“I mean, what will she wear?”
“Oh! a sentimental expression—the sort of look you see in a girl’s face when she’s sitting on the stairs with her hand in a man’s.”
A shudder traversed her shoulders, crinkling the blue bodice that covered them. “For the rest, she will be clothed in one of those creamy low-necked gowns that become her so well.”
Before the evening was over Olive was induced to sing. Matthew Strang was startled to find her choosing a love-song, and he was as astonished by the passionate intensity of her vocalization as by the beauty of her rich contralto voice.

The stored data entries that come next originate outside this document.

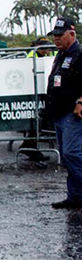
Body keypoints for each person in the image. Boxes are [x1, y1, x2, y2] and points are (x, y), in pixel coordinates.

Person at [45, 17, 82, 209]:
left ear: (72, 34)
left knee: (72, 153)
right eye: (55, 36)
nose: (57, 39)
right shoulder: (61, 55)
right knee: (67, 157)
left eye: (60, 35)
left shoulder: (79, 54)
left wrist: (80, 102)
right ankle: (75, 197)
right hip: (59, 113)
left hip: (72, 113)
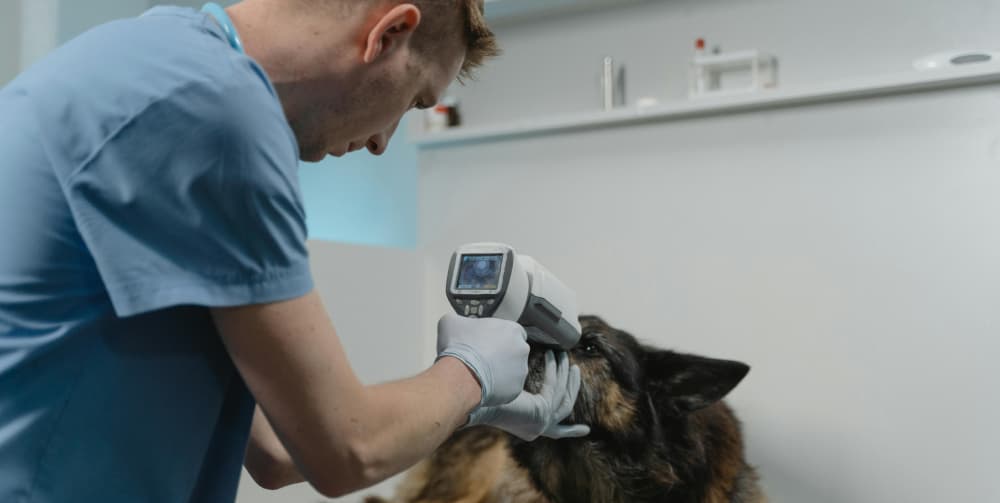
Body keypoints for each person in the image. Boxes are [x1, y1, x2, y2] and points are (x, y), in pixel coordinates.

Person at [0, 0, 588, 501]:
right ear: (389, 33)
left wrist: (468, 407)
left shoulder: (154, 60)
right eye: (414, 101)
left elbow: (281, 449)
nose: (385, 144)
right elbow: (347, 449)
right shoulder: (214, 110)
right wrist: (470, 375)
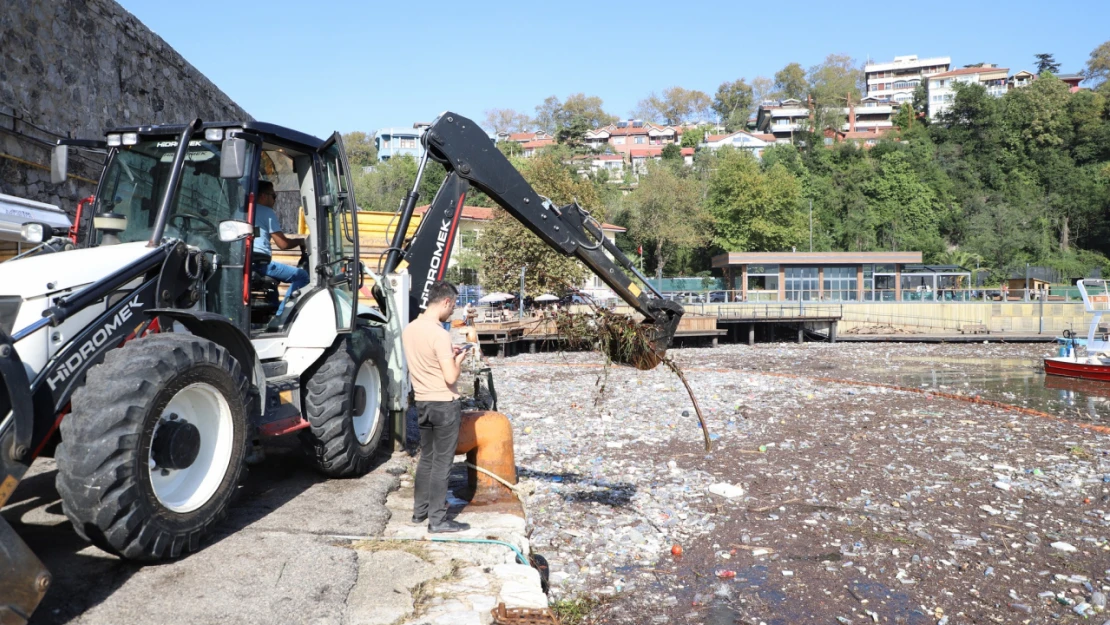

“Ninon, Ninon,” she sang. “Que fais-tu de la vie—toi qui n’as pas d’amour?” And the notes melted exquisitely in pity. The tears returned to his eyes. It was his tragedy, it was Eleanor’s tragedy, it was everybody’s tragedy. “Ninon, Ninon, que fais-tu de la vie?”
Very few days went by before he rang Mrs. Wyndwood’s bell. The mental image of Eleanor sitting to Herbert was the motor that drove him to call. He had only seen his volatile cousin once or twice since they had dined together at the Limners’—Herbert Strang’s curious facility for taking up and dropping people had persisted unchanged. But the couple were destined to meet now, for victorias and hansoms hovered outside Mrs. Wyndwood’s house, and Matthew Strang found that he had stumbled upon a formal “At Home,” at which Herbert was fetching and carrying strawberry-ices to perspiring beauty. The popular painter noted with a novel thrill of alarm the boyish good looks of his friend, whose spruce, smiling figure was so visibly the cynosure of feminine eyes. Happily for his peace of mind, Eleanor was too busy welcoming her miscellaneous visitors to allot much attention to Herbert, who seemed, indeed, amply content with engaging the interest of half a dozen fair women, not counting an occasional interlude of Miss Regan. Matthew Strang slowly ploughed his way to the hostess, a cool-looking angel in white, through the block of bonneted ladies, amid which an occasional man stood out unpicturesque.
“You seem surprised to see me,” he said, in low tones, into which he infused an intimate note.
“Yes, indeed,” said Eleanor, with a little frank laugh. “How did you know it was my day?”
He smiled mysteriously, wondering the while if she could hear his heart beat above the feminine babble.
“You ought not to have come,” pursued Eleanor, with a little pout that made her face adorable. “We pay you the compliment of not asking you to our tea-fights, and this is how you appreciate it.”